Sia Derrida che Lancan constatarono (ampiamente) un’abile superiorità dello scrittore irlandese, che consisteva nella superba sicurezza con cui Joyce si pose e si impose come autore e autorità insieme. Fin dall’ inizio, Joyce, con volpina trappoleria, rivendicò per sé una immortalità in opposizione alla pedante osservanza di canoni accademistici. ; e non v’ è alcun dubbio che l’abbia portata a compimento. In questo senso, sostenne Derrida, Joyce non fu affatto un idealista, ma uno scaltro calcolatore. Se è vero come è vero (e Joyce lo intuiì presto) che lo scrittore nasce dopo l’opera, e che è a partire dal libro che esiste lo scrittore, Joyce fece in modo che il libro che scrisse dovesse essere assolutamente “indecifrabile”, piegando nei secoli a venire tutti gli accademici, i quali non solo andranno (nel tempo) ad alimentare il suo egotismo, ma omaggeranno nel libro che distrugge la lingua, la più imponente sfida che uno scrittore abbia lanciato contro di sé, contro la significazione tutta.

Ma cosa vuol dire leggere Joyce? Derrida rivelò: «Ogni volta che scrivo su Joyce un suo fantasma improvvisamente mi assale»; è l’autorevole macchina di lettura, con tanto di firma e controfirma al servizio del suo nome, che grazie alla propria opera Joyce ha fabbricato. Si potrebbe ipotizzare che sia quel brevetto che, probabilmente, fa invidia a Derrida. Invidia per una capacità di preparazione e realizzazione di un progetto universale della propria opera che, forse, a livello della filosofia universitaria, Derrida stesso ha cercato di compiere? Anche Derrida, di fatto, ha spinto fino alle estreme conseguenze le facoltà dialettiche, logico-razionali, lasciando girare al massimo delle sue capacità il motore della logica. Derrida, tra l’altro, non sente di poter amare totalmente Joyce; la sua ritrosia è causata dall’atteggiamento dello scrittore irlandese, che ha posto noi lettori in una condizione di debito infinito. Chi può dire, infatti, di aver letto con serietà, e per davvero i suoi libri?
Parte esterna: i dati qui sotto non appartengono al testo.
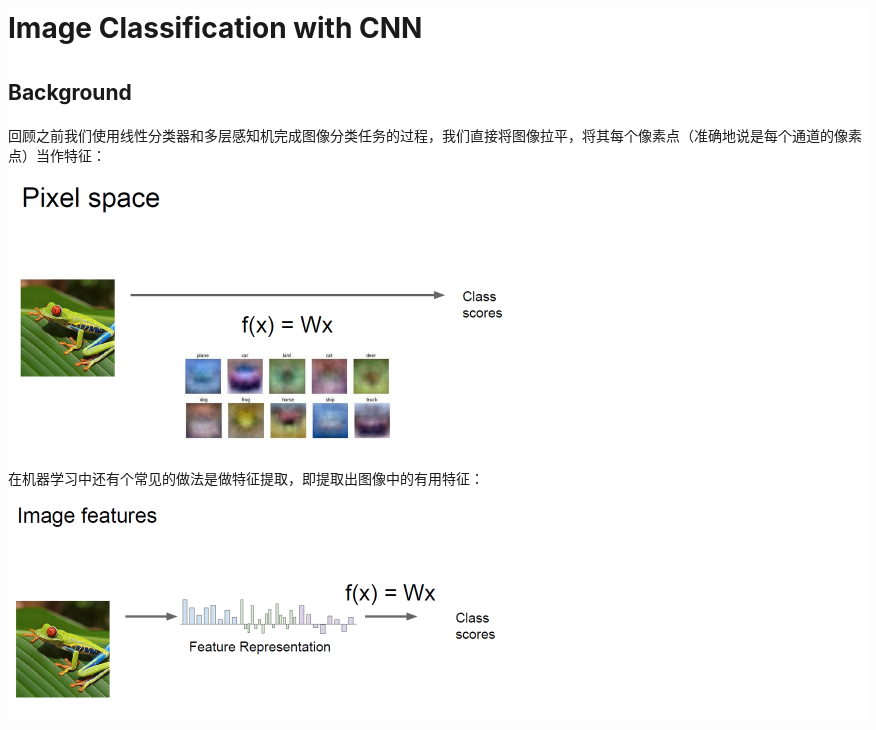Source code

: # Image Classification with CNN

## Background

回顾之前我们使用线性分类器和多层感知机完成图像分类任务的过程，我们直接将图像拉平，将其每个像素点（准确地说是每个通道的像素点）当作特征：

<img src="img/image-20220730102221832.png" alt="image-20220730102221832" style="zoom:50%;" />

在机器学习中还有个常见的做法是做特征提取，即提取出图像中的有用特征：

<img src="img/image-20220730102821452.png" alt="image-20220730102821452" style="zoom:50%;" />
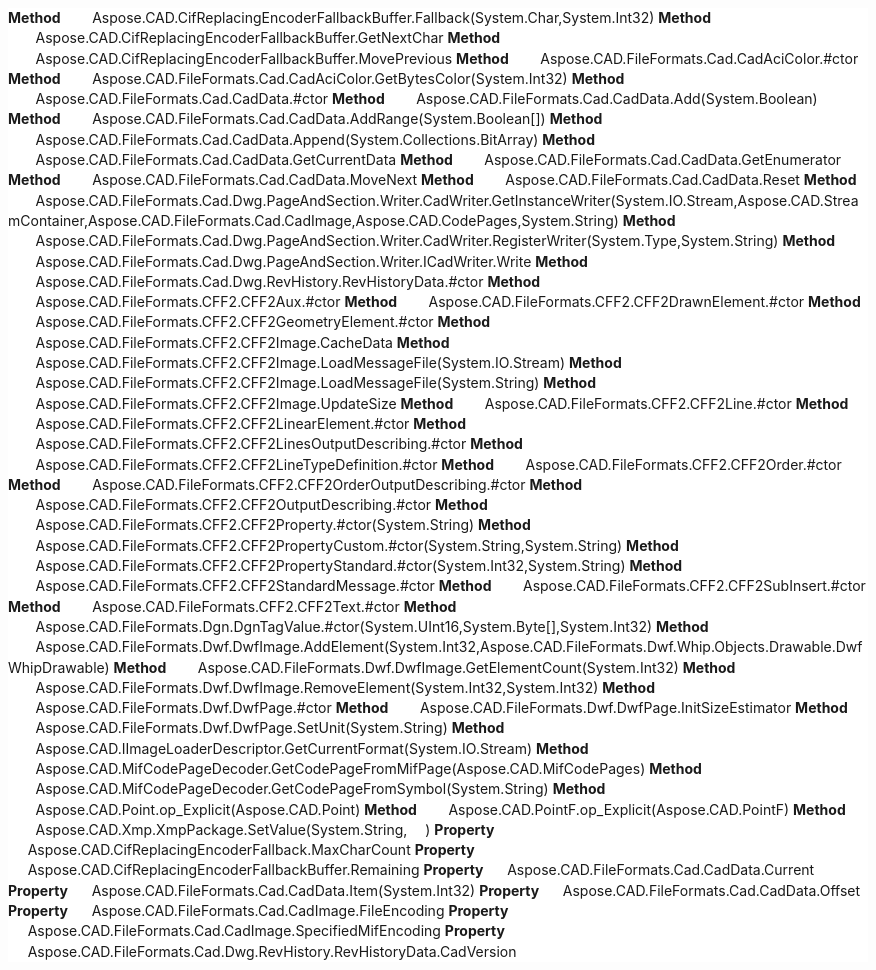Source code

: **Method**        Aspose.CAD.CifReplacingEncoderFallbackBuffer.Fallback(System.Char,System.Int32)
**Method**        Aspose.CAD.CifReplacingEncoderFallbackBuffer.GetNextChar
**Method**        Aspose.CAD.CifReplacingEncoderFallbackBuffer.MovePrevious
**Method**        Aspose.CAD.FileFormats.Cad.CadAciColor.#ctor
**Method**        Aspose.CAD.FileFormats.Cad.CadAciColor.GetBytesColor(System.Int32)
**Method**        Aspose.CAD.FileFormats.Cad.CadData.#ctor
**Method**        Aspose.CAD.FileFormats.Cad.CadData.Add(System.Boolean)
**Method**        Aspose.CAD.FileFormats.Cad.CadData.AddRange(System.Boolean[])
**Method**        Aspose.CAD.FileFormats.Cad.CadData.Append(System.Collections.BitArray)
**Method**        Aspose.CAD.FileFormats.Cad.CadData.GetCurrentData
**Method**        Aspose.CAD.FileFormats.Cad.CadData.GetEnumerator
**Method**        Aspose.CAD.FileFormats.Cad.CadData.MoveNext
**Method**        Aspose.CAD.FileFormats.Cad.CadData.Reset
**Method**        Aspose.CAD.FileFormats.Cad.Dwg.PageAndSection.Writer.CadWriter.GetInstanceWriter(System.IO.Stream,Aspose.CAD.StreamContainer,Aspose.CAD.FileFormats.Cad.CadImage,Aspose.CAD.CodePages,System.String)
**Method**        Aspose.CAD.FileFormats.Cad.Dwg.PageAndSection.Writer.CadWriter.RegisterWriter(System.Type,System.String)
**Method**        Aspose.CAD.FileFormats.Cad.Dwg.PageAndSection.Writer.ICadWriter.Write
**Method**        Aspose.CAD.FileFormats.Cad.Dwg.RevHistory.RevHistoryData.#ctor
**Method**        Aspose.CAD.FileFormats.CFF2.CFF2Aux.#ctor
**Method**        Aspose.CAD.FileFormats.CFF2.CFF2DrawnElement.#ctor
**Method**        Aspose.CAD.FileFormats.CFF2.CFF2GeometryElement.#ctor
**Method**        Aspose.CAD.FileFormats.CFF2.CFF2Image.CacheData
**Method**        Aspose.CAD.FileFormats.CFF2.CFF2Image.LoadMessageFile(System.IO.Stream)
**Method**        Aspose.CAD.FileFormats.CFF2.CFF2Image.LoadMessageFile(System.String)
**Method**        Aspose.CAD.FileFormats.CFF2.CFF2Image.UpdateSize
**Method**        Aspose.CAD.FileFormats.CFF2.CFF2Line.#ctor
**Method**        Aspose.CAD.FileFormats.CFF2.CFF2LinearElement.#ctor
**Method**        Aspose.CAD.FileFormats.CFF2.CFF2LinesOutputDescribing.#ctor
**Method**        Aspose.CAD.FileFormats.CFF2.CFF2LineTypeDefinition.#ctor
**Method**        Aspose.CAD.FileFormats.CFF2.CFF2Order.#ctor
**Method**        Aspose.CAD.FileFormats.CFF2.CFF2OrderOutputDescribing.#ctor
**Method**        Aspose.CAD.FileFormats.CFF2.CFF2OutputDescribing.#ctor
**Method**        Aspose.CAD.FileFormats.CFF2.CFF2Property.#ctor(System.String)
**Method**        Aspose.CAD.FileFormats.CFF2.CFF2PropertyCustom.#ctor(System.String,System.String)
**Method**        Aspose.CAD.FileFormats.CFF2.CFF2PropertyStandard.#ctor(System.Int32,System.String)
**Method**        Aspose.CAD.FileFormats.CFF2.CFF2StandardMessage.#ctor
**Method**        Aspose.CAD.FileFormats.CFF2.CFF2SubInsert.#ctor
**Method**        Aspose.CAD.FileFormats.CFF2.CFF2Text.#ctor
**Method**        Aspose.CAD.FileFormats.Dgn.DgnTagValue.#ctor(System.UInt16,System.Byte[],System.Int32)
**Method**        Aspose.CAD.FileFormats.Dwf.DwfImage.AddElement(System.Int32,Aspose.CAD.FileFormats.Dwf.Whip.Objects.Drawable.DwfWhipDrawable)
**Method**        Aspose.CAD.FileFormats.Dwf.DwfImage.GetElementCount(System.Int32)
**Method**        Aspose.CAD.FileFormats.Dwf.DwfImage.RemoveElement(System.Int32,System.Int32)
**Method**        Aspose.CAD.FileFormats.Dwf.DwfPage.#ctor
**Method**        Aspose.CAD.FileFormats.Dwf.DwfPage.InitSizeEstimator
**Method**        Aspose.CAD.FileFormats.Dwf.DwfPage.SetUnit(System.String)
**Method**        Aspose.CAD.IImageLoaderDescriptor.GetCurrentFormat(System.IO.Stream)
**Method**        Aspose.CAD.MifCodePageDecoder.GetCodePageFromMifPage(Aspose.CAD.MifCodePages)
**Method**        Aspose.CAD.MifCodePageDecoder.GetCodePageFromSymbol(System.String)
**Method**        Aspose.CAD.Point.op_Explicit(Aspose.CAD.Point) 
**Method**        Aspose.CAD.PointF.op_Explicit(Aspose.CAD.PointF) 
**Method**        Aspose.CAD.Xmp.XmpPackage.SetValue(System.String,  )
**Property**      Aspose.CAD.CifReplacingEncoderFallback.MaxCharCount
**Property**      Aspose.CAD.CifReplacingEncoderFallbackBuffer.Remaining
**Property**      Aspose.CAD.FileFormats.Cad.CadData.Current
**Property**      Aspose.CAD.FileFormats.Cad.CadData.Item(System.Int32)
**Property**      Aspose.CAD.FileFormats.Cad.CadData.Offset
**Property**      Aspose.CAD.FileFormats.Cad.CadImage.FileEncoding
**Property**      Aspose.CAD.FileFormats.Cad.CadImage.SpecifiedMifEncoding
**Property**      Aspose.CAD.FileFormats.Cad.Dwg.RevHistory.RevHistoryData.CadVersion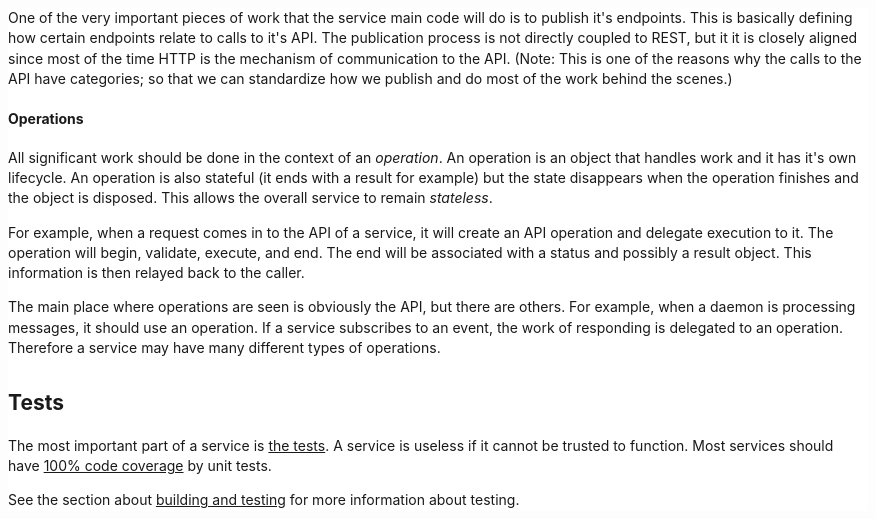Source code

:One of the very important pieces of work that the service main code will do is to publish it's endpoints.  This is basically defining how certain endpoints relate to calls to it's API.  The publication process is not directly coupled to REST, but it it is closely aligned since most of the time HTTP is the mechanism of communication to the API.  (Note:  This is one of the reasons why the calls to the API have categories; so that we can standardize how we publish and do most of the work behind the scenes.)

#### Operations

All significant work should be done in the context of an _operation_.  An operation is an object that handles work and it has it's own lifecycle.  An operation is also stateful (it ends with a result for example) but the state disappears when the operation finishes and the object is disposed.  This allows the overall service to remain _stateless_.

For example, when a request comes in to the API of a service, it will create an API operation and delegate execution to it.  The operation will begin, validate, execute, and end.  The end will be associated with a status and possibly a result object. This information is then relayed back to the caller. 

The main place where operations are seen is obviously the API, but there are others.  For example, when a daemon is processing messages, it should use an operation.  If a service subscribes to an event, the work of responding is delegated to an operation.  Therefore a service may have many different types of operations. 

## Tests

The most important part of a service is [the tests](../sample-service/Tests/).  A service is useless if it cannot be trusted to function.  Most services should have [100% code coverage](./How-to-build-and-test.md#100-code-coverage) by unit tests.  

See the section about [building and testing](./How-to-build-and-test.md) for more information about testing. 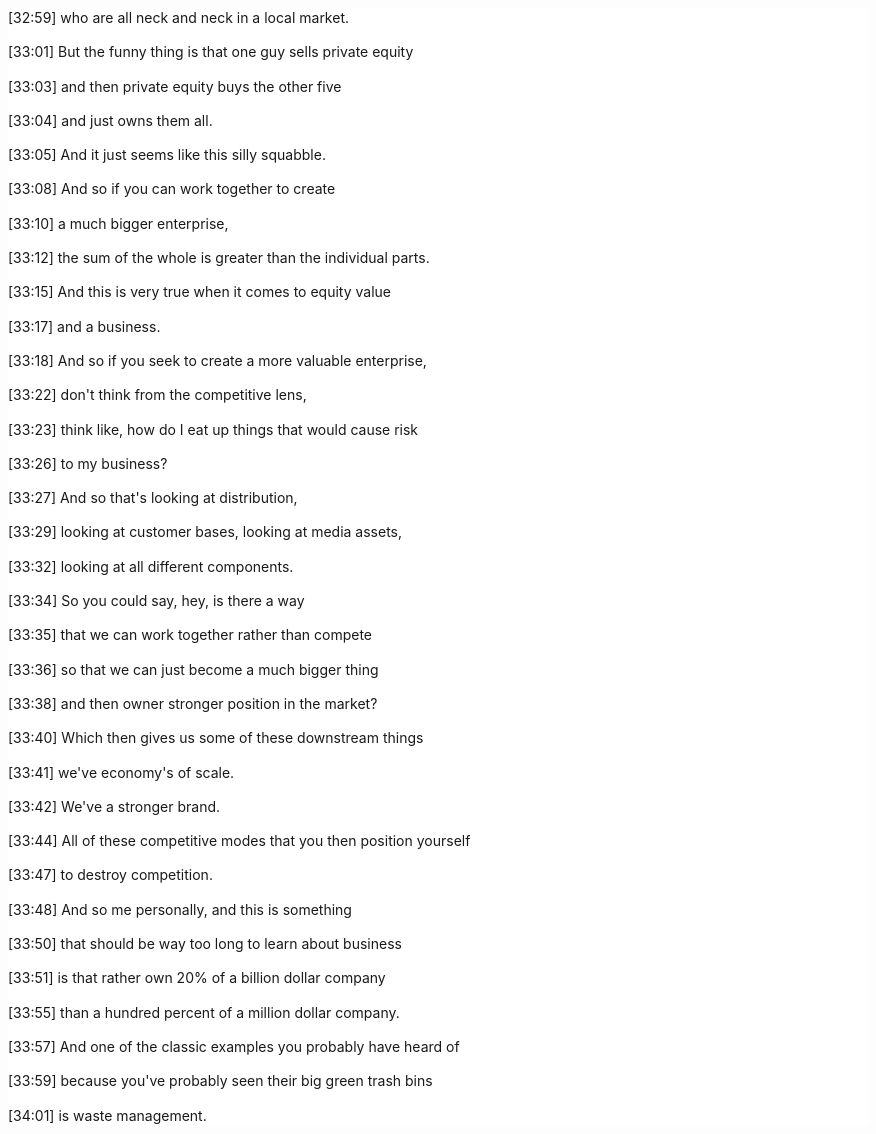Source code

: [32:59] who are all neck and neck in a local market.

[33:01] But the funny thing is that one guy sells private equity

[33:03] and then private equity buys the other five

[33:04] and just owns them all.

[33:05] And it just seems like this silly squabble.

[33:08] And so if you can work together to create

[33:10] a much bigger enterprise,

[33:12] the sum of the whole is greater than the individual parts.

[33:15] And this is very true when it comes to equity value

[33:17] and a business.

[33:18] And so if you seek to create a more valuable enterprise,

[33:22] don't think from the competitive lens,

[33:23] think like, how do I eat up things that would cause risk

[33:26] to my business?

[33:27] And so that's looking at distribution,

[33:29] looking at customer bases, looking at media assets,

[33:32] looking at all different components.

[33:34] So you could say, hey, is there a way

[33:35] that we can work together rather than compete

[33:36] so that we can just become a much bigger thing

[33:38] and then owner stronger position in the market?

[33:40] Which then gives us some of these downstream things

[33:41] we've economy's of scale.

[33:42] We've a stronger brand.

[33:44] All of these competitive modes that you then position yourself

[33:47] to destroy competition.

[33:48] And so me personally, and this is something

[33:50] that should be way too long to learn about business

[33:51] is that rather own 20% of a billion dollar company

[33:55] than a hundred percent of a million dollar company.

[33:57] And one of the classic examples you probably have heard of

[33:59] because you've probably seen their big green trash bins

[34:01] is waste management.
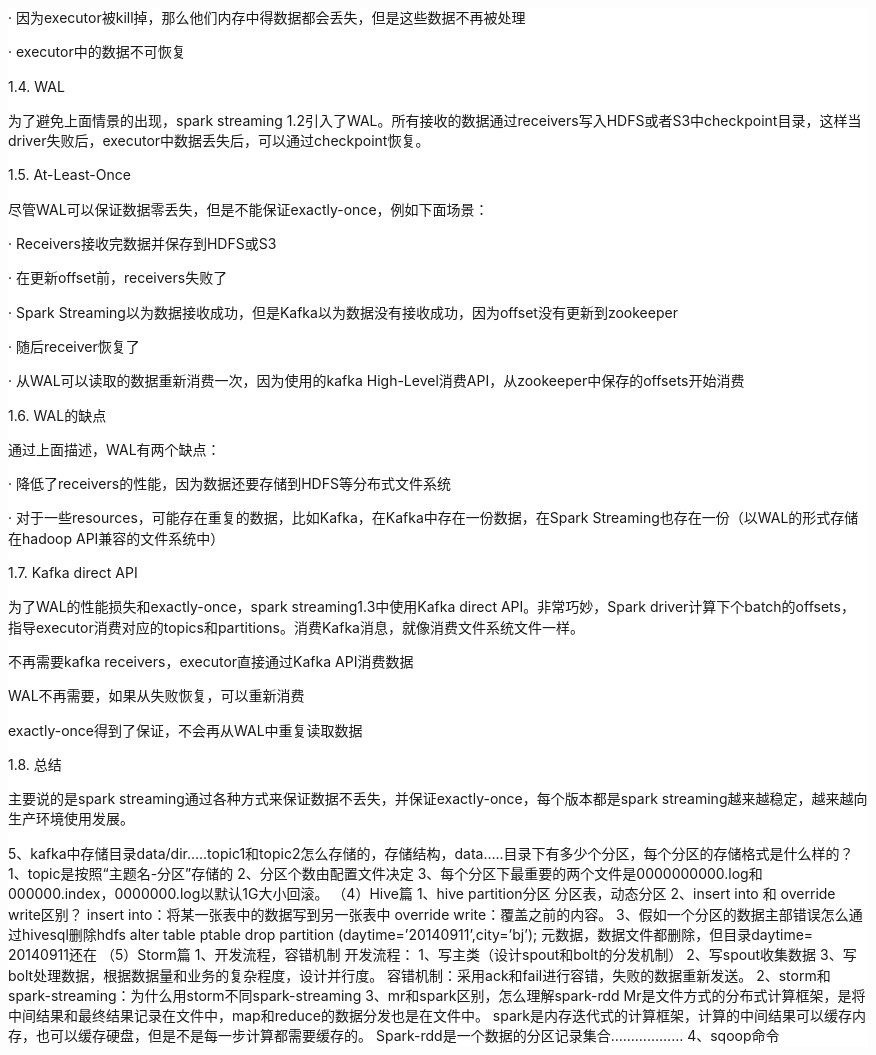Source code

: · 因为executor被kill掉，那么他们内存中得数据都会丢失，但是这些数据不再被处理

· executor中的数据不可恢复

1.4. WAL

为了避免上面情景的出现，spark streaming 1.2引入了WAL。所有接收的数据通过receivers写入HDFS或者S3中checkpoint目录，这样当driver失败后，executor中数据丢失后，可以通过checkpoint恢复。

1.5. At-Least-Once

尽管WAL可以保证数据零丢失，但是不能保证exactly-once，例如下面场景：

· Receivers接收完数据并保存到HDFS或S3

· 在更新offset前，receivers失败了

· Spark Streaming以为数据接收成功，但是Kafka以为数据没有接收成功，因为offset没有更新到zookeeper

· 随后receiver恢复了

· 从WAL可以读取的数据重新消费一次，因为使用的kafka High-Level消费API，从zookeeper中保存的offsets开始消费

1.6. WAL的缺点

通过上面描述，WAL有两个缺点：

· 降低了receivers的性能，因为数据还要存储到HDFS等分布式文件系统

· 对于一些resources，可能存在重复的数据，比如Kafka，在Kafka中存在一份数据，在Spark Streaming也存在一份（以WAL的形式存储在hadoop API兼容的文件系统中）

1.7. Kafka direct API

为了WAL的性能损失和exactly-once，spark streaming1.3中使用Kafka direct API。非常巧妙，Spark driver计算下个batch的offsets，指导executor消费对应的topics和partitions。消费Kafka消息，就像消费文件系统文件一样。

不再需要kafka receivers，executor直接通过Kafka API消费数据

WAL不再需要，如果从失败恢复，可以重新消费

exactly-once得到了保证，不会再从WAL中重复读取数据

1.8. 总结

主要说的是spark streaming通过各种方式来保证数据不丢失，并保证exactly-once，每个版本都是spark streaming越来越稳定，越来越向生产环境使用发展。

5、kafka中存储目录data/dir…..topic1和topic2怎么存储的，存储结构，data…..目录下有多少个分区，每个分区的存储格式是什么样的？ 
1、topic是按照“主题名-分区”存储的 
2、分区个数由配置文件决定 
3、每个分区下最重要的两个文件是0000000000.log和000000.index，0000000.log以默认1G大小回滚。 
（4）Hive篇 
1、hive partition分区 
分区表，动态分区 
2、insert into 和 override write区别？ 
insert into：将某一张表中的数据写到另一张表中 
override write：覆盖之前的内容。 
3、假如一个分区的数据主部错误怎么通过hivesql删除hdfs 
alter table ptable drop partition (daytime=’20140911’,city=’bj’); 
元数据，数据文件都删除，但目录daytime= 20140911还在 
（5）Storm篇 
1、开发流程，容错机制 
开发流程： 
1、写主类（设计spout和bolt的分发机制） 
2、写spout收集数据 
3、写bolt处理数据，根据数据量和业务的复杂程度，设计并行度。 
容错机制：采用ack和fail进行容错，失败的数据重新发送。 
2、storm和spark-streaming：为什么用storm不同spark-streaming 
3、mr和spark区别，怎么理解spark-rdd 
Mr是文件方式的分布式计算框架，是将中间结果和最终结果记录在文件中，map和reduce的数据分发也是在文件中。 
spark是内存迭代式的计算框架，计算的中间结果可以缓存内存，也可以缓存硬盘，但是不是每一步计算都需要缓存的。 
Spark-rdd是一个数据的分区记录集合……………… 
4、sqoop命令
Nel caso di Lacan, invece, cosa comprese di Joyce? Come lo lesse? Lui, innanzitutto, si chiese per quale motivo Joyce scrivesse. Per Joyce scrivere fu un sintomo; ma per “sintomo” Lacan non intendeva un abbandono, un impedimento. Riprese piuttosto la parola secondo l’antica grafia francese e la scrisse in tal modo: sinthome, perché nel pronunciarla sfumasse in saint’ homme, evocando intenzionalmente nel suono la parola “sant’ uomo”. Se è un sant’ uomo, Joyce, è perché in tutta la sua opera Lacan intravide il munifico sforzo di affrancarsi della carenza del padre. Lacan espose una verità che noi, appassionati di Joyce, avevamo colto a livello tematico: non avevamo alcun dubbio che l’Ulisse fosse testimonianza del fatto che Joyce si fece carico del problema del padre, e in quel rapporto restò imprigionato, pur rinnegandolo. E avevamo letto questo come il suo sintomo. Tuttavia, non avevamo operato l’ulteriore passaggio e che Lacan, invece, ci fa fare: e cioè, che se Joyce si salva, è perché Joyce, conformemente agli iniziali propositi, riuscì a fare di se stesso (nella pur sfibrante fatica) un libro. E Joyce si “fece” libro uccidendosi, trattandosi come puro oggetto, un organismo che ebbe per caso un nome umano, e a cui sottrasse tutto il suo sangue – per l’eternità!